Smith also relocated to Birmingham in order to make a fresh start to a career which has already brought him an Olympic bronze medal, European silver and world bronze.
Sunday's effort, off a run-up of seven rather than the full nine steps, was a tribute to his mental strength and technical ability. Afterwards he defined the word relieved.
"We were not expecting him to jump so high, but I would never have liked to say that it wasn't possible for him. That's the sort of height and beyond that he will need to get a medal in Seville. He probably needs the capacity to go a couple of jumps higher.

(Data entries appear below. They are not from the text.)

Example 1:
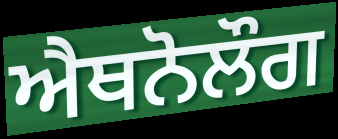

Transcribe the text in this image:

ਐਥਨੋਲੌਗ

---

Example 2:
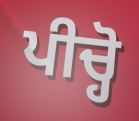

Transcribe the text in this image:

ਪੀਚ੍ਹੋ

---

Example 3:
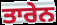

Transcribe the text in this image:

ਤਾਰੇਨ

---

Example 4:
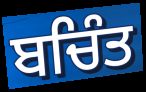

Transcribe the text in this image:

ਬਚਿੰਤ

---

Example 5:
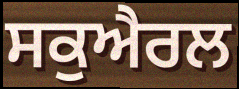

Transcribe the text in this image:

ਸਕੁਐਰਲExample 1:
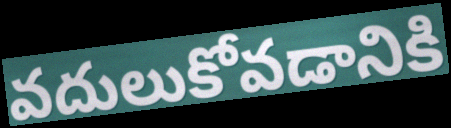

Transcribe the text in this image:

వదులుకోవడానికి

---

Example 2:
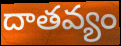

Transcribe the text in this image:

దాతవ్యం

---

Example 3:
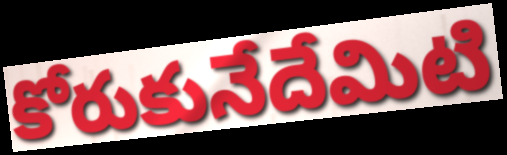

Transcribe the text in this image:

కోరుకునేదేమిటి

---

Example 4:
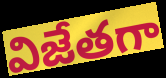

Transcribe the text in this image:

విజేతగా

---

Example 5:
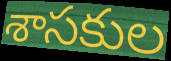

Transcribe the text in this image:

శాసకుల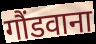
गौंडवाना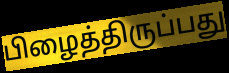
பிழைத்திருப்பதுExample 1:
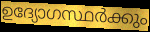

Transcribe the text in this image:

ഉദ്യോഗസ്ഥർക്കും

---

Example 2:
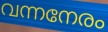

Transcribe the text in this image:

വന്നനേരം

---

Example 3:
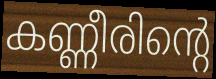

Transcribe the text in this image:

കണ്ണീരിന്റെ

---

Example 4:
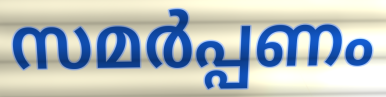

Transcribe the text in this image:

സമർപ്പണം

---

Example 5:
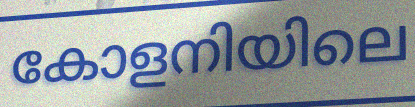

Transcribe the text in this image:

കോളനിയിലെ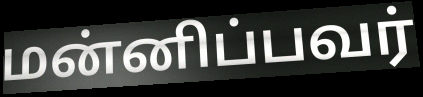
மன்னிப்பவர்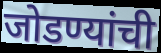
जोडण्यांचीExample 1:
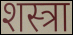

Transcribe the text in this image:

शस्त्रा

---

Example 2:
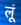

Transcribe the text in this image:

लूं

"But it's always nice when a plan comes together. Afterwards I think the phrase he used more than any was `I'm back'. His self-belief has always been the thing that has kept him going through all the dark times."

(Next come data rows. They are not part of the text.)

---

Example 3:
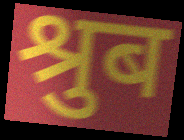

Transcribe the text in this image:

श्रुब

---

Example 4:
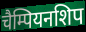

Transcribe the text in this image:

चैम्पियनशिप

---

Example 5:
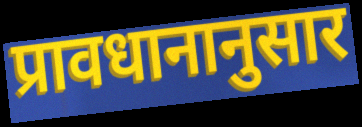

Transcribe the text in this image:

प्रावधानानुसार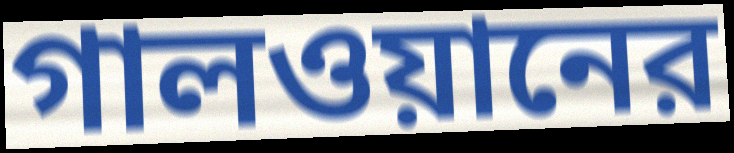
গালওয়ানের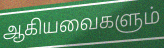
ஆகியவைகளும்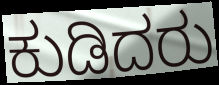
ಕುಡಿದರು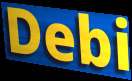
Debi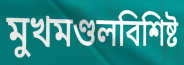
মুখমণ্ডলবিশিষ্ট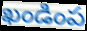
ఖండింప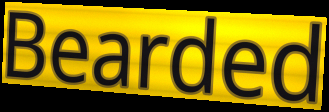
BeardedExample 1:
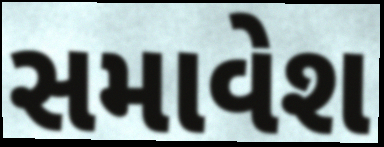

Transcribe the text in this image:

સમાવેશ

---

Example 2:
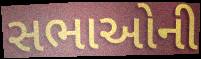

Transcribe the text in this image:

સભાઓની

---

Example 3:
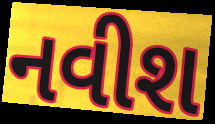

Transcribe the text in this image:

નવીશ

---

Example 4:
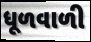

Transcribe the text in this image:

ધૂળવાળી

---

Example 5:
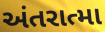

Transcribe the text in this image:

અંતરાત્મા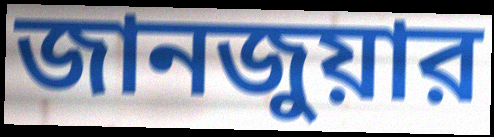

The next competition for Smith will be at St-Denis on Saturday. The plan is to jump once again with a seven-step run-up and then take a three-week training break in preparation for the World Championship trials, where he will jump off a full run-up. He then has meetings at Eberstadt (1 August) and Cologne (8 August) after which he will decide what is the best approach- run for him at the World Championships.
Characteristically, once he had jumped 2.36 on Sunday - only a centimetre below the British record he set in 1992 - Smith had made an attempt to clear 2.40, which has a special significance for all high jumpers. "He wasn't too far away with his third attempt," Bidder said. "But 2.40 is an awful long way up. But Steve will have that attempt fresh in his mind when he next comes to it."
The women's 1500 metres saw another performance full of guts and effort from Kelly Holmes, who suffered yet another injury setback in February of this year when she had to fly home from training in Australia with an Achilles problem.
In what was her season's debut Holmes - who made a late return from injury last season to earn the Commonwealth 1500m silver medal - looked as if she was going to suffer her first defeat by a fellow Briton for many years as the field came to the bell. But Holmes, as so often before, dug into her resources to overtake Hayley Tullett in the final straight. If they gave medals for fortitude, Holmes would have a cupboard full.